:: ACTIVITY ::
Return exactly the lines below, starting with the one that has "cancer (mucinous cystadenocarcinoma)" and going on through the one that has "of human stomach".

:: SUPPLIED INFORMATION ::

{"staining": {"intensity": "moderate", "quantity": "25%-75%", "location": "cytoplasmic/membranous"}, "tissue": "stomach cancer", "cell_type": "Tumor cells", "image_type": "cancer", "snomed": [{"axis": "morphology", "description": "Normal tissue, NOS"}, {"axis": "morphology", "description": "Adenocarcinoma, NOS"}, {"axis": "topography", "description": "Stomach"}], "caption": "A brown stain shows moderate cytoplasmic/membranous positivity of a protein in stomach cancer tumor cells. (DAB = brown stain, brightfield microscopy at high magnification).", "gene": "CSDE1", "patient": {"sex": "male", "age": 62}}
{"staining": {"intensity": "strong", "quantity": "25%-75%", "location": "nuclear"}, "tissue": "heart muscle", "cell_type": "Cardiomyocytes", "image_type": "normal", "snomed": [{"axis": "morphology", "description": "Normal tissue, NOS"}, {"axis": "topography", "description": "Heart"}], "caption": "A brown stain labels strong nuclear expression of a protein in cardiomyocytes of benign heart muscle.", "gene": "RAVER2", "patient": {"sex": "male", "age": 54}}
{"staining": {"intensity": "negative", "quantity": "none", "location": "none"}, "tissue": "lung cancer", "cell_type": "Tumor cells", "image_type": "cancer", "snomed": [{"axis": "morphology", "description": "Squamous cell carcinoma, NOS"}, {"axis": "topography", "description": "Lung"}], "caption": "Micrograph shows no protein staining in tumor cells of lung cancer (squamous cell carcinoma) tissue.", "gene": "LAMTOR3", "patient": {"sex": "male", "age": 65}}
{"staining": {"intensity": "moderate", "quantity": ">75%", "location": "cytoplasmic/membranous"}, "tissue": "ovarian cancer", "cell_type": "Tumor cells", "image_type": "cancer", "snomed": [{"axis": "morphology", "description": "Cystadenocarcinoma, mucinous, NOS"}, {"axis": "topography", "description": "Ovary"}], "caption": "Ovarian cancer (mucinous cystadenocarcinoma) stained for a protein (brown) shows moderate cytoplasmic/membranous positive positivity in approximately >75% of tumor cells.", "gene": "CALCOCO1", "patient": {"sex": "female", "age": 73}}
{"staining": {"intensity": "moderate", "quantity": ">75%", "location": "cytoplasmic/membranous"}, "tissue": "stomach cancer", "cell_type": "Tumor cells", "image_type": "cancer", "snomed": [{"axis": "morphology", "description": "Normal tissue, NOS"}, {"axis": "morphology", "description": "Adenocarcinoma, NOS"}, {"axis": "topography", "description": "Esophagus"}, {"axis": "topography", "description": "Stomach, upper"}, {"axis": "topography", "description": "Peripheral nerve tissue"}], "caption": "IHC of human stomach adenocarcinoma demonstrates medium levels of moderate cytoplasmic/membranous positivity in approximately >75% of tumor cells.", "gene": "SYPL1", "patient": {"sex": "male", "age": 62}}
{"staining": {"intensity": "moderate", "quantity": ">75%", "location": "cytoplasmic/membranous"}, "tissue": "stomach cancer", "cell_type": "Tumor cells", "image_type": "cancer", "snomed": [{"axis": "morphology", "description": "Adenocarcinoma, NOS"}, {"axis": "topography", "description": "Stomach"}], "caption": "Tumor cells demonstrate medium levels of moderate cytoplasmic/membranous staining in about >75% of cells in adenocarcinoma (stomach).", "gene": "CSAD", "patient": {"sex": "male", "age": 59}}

:: RESULT OF THIS TASK ::
{"staining": {"intensity": "moderate", "quantity": ">75%", "location": "cytoplasmic/membranous"}, "tissue": "ovarian cancer", "cell_type": "Tumor cells", "image_type": "cancer", "snomed": [{"axis": "morphology", "description": "Cystadenocarcinoma, mucinous, NOS"}, {"axis": "topography", "description": "Ovary"}], "caption": "Ovarian cancer (mucinous cystadenocarcinoma) stained for a protein (brown) shows moderate cytoplasmic/membranous positive positivity in approximately >75% of tumor cells.", "gene": "CALCOCO1", "patient": {"sex": "female", "age": 73}}
{"staining": {"intensity": "moderate", "quantity": ">75%", "location": "cytoplasmic/membranous"}, "tissue": "stomach cancer", "cell_type": "Tumor cells", "image_type": "cancer", "snomed": [{"axis": "morphology", "description": "Normal tissue, NOS"}, {"axis": "morphology", "description": "Adenocarcinoma, NOS"}, {"axis": "topography", "description": "Esophagus"}, {"axis": "topography", "description": "Stomach, upper"}, {"axis": "topography", "description": "Peripheral nerve tissue"}], "caption": "IHC of human stomach adenocarcinoma demonstrates medium levels of moderate cytoplasmic/membranous positivity in approximately >75% of tumor cells.", "gene": "SYPL1", "patient": {"sex": "male", "age": 62}}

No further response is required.